Punch-drunk rand finds some footing

 ·10 Mar 2025

The rand has been battered back and forth by volatile global markets this year but appears to be finding some footing amid the uncertainty.

The local unit strengthened to close to R18.00 a dollar on Friday (7 March) before pulling back on Monday to around R18.25.

While the weaker posting means it is a stretch from the R18.00 resistance level, it is indicative of somewhat calmer markets.

According to Investec chief economist Annabel Bishop, markets are now factoring in a more certain path for rate cuts in the United States after US President Donald Trump’s chaotic start to his second term.

Trump started his term in February with a slew of executive orders that threw the establishment into disarray.

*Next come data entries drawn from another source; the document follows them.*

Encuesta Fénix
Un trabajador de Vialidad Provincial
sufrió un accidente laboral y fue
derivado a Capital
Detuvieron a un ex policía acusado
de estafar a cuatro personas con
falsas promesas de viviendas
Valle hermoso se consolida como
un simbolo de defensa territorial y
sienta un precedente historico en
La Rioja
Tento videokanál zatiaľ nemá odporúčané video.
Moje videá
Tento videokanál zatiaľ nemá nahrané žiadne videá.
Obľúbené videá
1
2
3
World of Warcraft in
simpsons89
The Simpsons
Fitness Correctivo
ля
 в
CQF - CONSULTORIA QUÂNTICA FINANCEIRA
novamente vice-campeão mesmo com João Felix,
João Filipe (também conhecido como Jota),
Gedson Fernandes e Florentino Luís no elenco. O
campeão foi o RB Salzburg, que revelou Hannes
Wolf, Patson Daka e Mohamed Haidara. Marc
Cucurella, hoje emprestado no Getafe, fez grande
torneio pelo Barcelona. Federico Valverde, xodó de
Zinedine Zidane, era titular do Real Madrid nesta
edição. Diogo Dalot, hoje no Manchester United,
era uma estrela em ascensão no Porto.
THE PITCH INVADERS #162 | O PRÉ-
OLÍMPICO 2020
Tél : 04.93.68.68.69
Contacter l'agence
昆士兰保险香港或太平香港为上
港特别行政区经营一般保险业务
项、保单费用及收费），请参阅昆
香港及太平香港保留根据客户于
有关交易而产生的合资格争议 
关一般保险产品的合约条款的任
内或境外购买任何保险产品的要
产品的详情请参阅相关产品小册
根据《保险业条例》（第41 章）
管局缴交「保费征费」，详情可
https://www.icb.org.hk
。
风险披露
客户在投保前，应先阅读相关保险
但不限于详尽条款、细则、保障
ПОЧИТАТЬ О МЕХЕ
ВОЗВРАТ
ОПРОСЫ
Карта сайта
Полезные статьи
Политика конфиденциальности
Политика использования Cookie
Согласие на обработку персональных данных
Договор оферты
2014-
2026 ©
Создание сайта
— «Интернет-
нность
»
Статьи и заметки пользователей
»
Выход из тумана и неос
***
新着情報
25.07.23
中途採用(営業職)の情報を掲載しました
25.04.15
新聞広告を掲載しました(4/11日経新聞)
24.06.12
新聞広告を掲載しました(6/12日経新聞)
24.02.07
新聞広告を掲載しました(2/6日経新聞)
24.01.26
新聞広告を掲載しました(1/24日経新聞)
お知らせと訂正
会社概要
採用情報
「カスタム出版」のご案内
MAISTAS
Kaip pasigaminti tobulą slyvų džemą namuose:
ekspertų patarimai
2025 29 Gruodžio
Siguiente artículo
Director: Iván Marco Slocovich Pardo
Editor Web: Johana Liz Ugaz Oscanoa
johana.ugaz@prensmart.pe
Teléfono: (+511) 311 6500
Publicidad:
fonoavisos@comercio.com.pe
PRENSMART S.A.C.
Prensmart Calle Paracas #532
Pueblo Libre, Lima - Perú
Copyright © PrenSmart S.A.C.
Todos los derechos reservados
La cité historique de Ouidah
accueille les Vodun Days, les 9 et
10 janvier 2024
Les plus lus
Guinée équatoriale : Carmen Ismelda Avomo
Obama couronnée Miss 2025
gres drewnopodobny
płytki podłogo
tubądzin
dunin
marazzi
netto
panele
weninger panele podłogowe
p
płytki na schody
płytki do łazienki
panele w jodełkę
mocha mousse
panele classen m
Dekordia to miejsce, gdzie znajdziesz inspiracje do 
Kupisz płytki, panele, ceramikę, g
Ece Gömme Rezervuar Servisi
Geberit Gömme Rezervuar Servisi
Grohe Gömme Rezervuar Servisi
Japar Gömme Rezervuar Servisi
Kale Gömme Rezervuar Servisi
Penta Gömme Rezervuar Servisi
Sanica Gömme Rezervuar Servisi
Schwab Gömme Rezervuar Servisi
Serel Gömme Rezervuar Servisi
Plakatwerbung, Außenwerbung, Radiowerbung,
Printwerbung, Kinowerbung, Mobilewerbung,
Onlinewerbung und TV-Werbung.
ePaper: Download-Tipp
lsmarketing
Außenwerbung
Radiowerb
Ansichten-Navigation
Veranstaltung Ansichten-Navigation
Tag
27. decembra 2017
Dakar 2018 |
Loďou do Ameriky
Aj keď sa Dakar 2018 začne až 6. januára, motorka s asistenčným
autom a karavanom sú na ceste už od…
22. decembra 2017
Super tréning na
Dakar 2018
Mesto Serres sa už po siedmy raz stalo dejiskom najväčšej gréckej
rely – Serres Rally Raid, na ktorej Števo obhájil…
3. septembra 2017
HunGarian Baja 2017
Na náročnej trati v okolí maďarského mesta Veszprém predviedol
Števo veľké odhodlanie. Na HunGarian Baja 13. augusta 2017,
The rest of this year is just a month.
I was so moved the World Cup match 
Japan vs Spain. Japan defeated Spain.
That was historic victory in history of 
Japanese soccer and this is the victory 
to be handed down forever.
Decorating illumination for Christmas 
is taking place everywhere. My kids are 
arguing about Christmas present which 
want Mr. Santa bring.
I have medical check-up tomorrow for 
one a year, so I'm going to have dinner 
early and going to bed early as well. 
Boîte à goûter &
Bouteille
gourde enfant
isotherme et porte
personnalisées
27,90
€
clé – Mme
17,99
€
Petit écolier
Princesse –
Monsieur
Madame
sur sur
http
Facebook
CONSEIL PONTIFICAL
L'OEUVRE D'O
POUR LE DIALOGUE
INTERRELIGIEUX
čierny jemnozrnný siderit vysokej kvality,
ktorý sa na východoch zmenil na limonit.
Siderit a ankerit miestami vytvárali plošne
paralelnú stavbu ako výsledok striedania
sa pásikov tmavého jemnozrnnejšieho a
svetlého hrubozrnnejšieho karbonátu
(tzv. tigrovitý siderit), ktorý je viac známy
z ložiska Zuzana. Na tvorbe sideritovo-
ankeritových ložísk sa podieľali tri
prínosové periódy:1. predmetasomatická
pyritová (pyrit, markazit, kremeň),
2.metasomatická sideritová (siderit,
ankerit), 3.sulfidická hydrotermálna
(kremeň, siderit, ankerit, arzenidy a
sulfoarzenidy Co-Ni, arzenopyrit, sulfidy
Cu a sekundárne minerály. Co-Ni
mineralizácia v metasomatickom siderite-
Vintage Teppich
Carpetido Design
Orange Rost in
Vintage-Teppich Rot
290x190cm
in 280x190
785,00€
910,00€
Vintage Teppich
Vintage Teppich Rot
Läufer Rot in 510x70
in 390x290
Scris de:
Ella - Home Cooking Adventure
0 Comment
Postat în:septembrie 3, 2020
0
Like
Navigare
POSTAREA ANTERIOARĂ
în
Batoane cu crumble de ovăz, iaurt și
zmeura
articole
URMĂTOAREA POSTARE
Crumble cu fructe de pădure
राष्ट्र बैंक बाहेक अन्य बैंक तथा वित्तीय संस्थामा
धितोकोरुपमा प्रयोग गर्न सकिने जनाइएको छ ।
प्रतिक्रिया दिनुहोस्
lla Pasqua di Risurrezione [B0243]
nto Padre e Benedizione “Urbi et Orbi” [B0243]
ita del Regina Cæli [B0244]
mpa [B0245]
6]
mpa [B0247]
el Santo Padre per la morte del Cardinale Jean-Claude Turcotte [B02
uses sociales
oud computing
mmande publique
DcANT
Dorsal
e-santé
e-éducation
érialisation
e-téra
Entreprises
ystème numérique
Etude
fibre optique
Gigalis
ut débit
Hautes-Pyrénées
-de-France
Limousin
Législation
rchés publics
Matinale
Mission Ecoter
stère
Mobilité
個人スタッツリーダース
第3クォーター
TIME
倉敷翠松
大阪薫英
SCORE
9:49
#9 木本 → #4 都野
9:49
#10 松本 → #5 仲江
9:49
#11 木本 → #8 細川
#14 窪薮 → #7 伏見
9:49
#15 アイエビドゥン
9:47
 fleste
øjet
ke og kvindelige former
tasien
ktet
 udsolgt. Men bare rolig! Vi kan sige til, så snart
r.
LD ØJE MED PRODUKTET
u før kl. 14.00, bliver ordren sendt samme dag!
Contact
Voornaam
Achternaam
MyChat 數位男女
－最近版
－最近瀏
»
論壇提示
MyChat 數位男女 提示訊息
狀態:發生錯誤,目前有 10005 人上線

Among his orders were threats of a looming tariff war with Canada, Mexico, China and the EU.

This sent markets into a spin, with alarm bells ringing for higher inflation.

Markets started reducing projections for US central bank interest rate cuts, with most anticipating one cut in 2025, near the end of the year.

However, Bishop noted that the US tariff fears, while still present, are more muted now, with markets understanding that Trump is using the threat of tariffs for posturing over policy.

“The pullback on the application of 25% tariffs on Mexico and Canada, reduced concerns around the effects on US inflation, aiding market expectations on further US interest rate cuts in the current cycle,” she said.

This has caused a reversal for interest rate expectations and the US dollar, which has strengthened as a result.

Markets are now anticipating three interest rate cuts for the US this year, and coming much sooner than previously expected.

This weakened the US dollar recently and supported the rand to levels last seen in November 2024, before the outcome of the US election.

“Indeed, the US dollar has dropped substantially this month, back to November levels, as the US also sees a milder tariff environment than initially feared, using tariffs to reinforce its foreign policy agenda, but with cognisance of economic effects,” Bishop said.

While this reversal in the markets has had a substantial effect on currencies, Bishop said that it also comes with some negative sentiment on the rise.

This is because the US is still engaging in a trade war and drawing several retaliations from partner countries—most notably Canada and Mexico—and there are deflation pressures emerging from China, with weak spending and low consumer confidence.

Bishop noted further that there are growing concerns about increased militarisation in the EU, which is now considering a nuclear arsenal and strengthening ties with allies after the US has begun withdrawing military support for Ukraine—while allies of Russia are also boosting arsenals and rhetoric.

Ultimately, the economist said that the rand is on course to average near R18.40/USD this quarter, warning that volatility remains the name of the game.

She said that the rand will continue to move in either direction quite rapidly thanks to the prevailing uncertainty in the wider global market, driven by the unpredictability of the United States.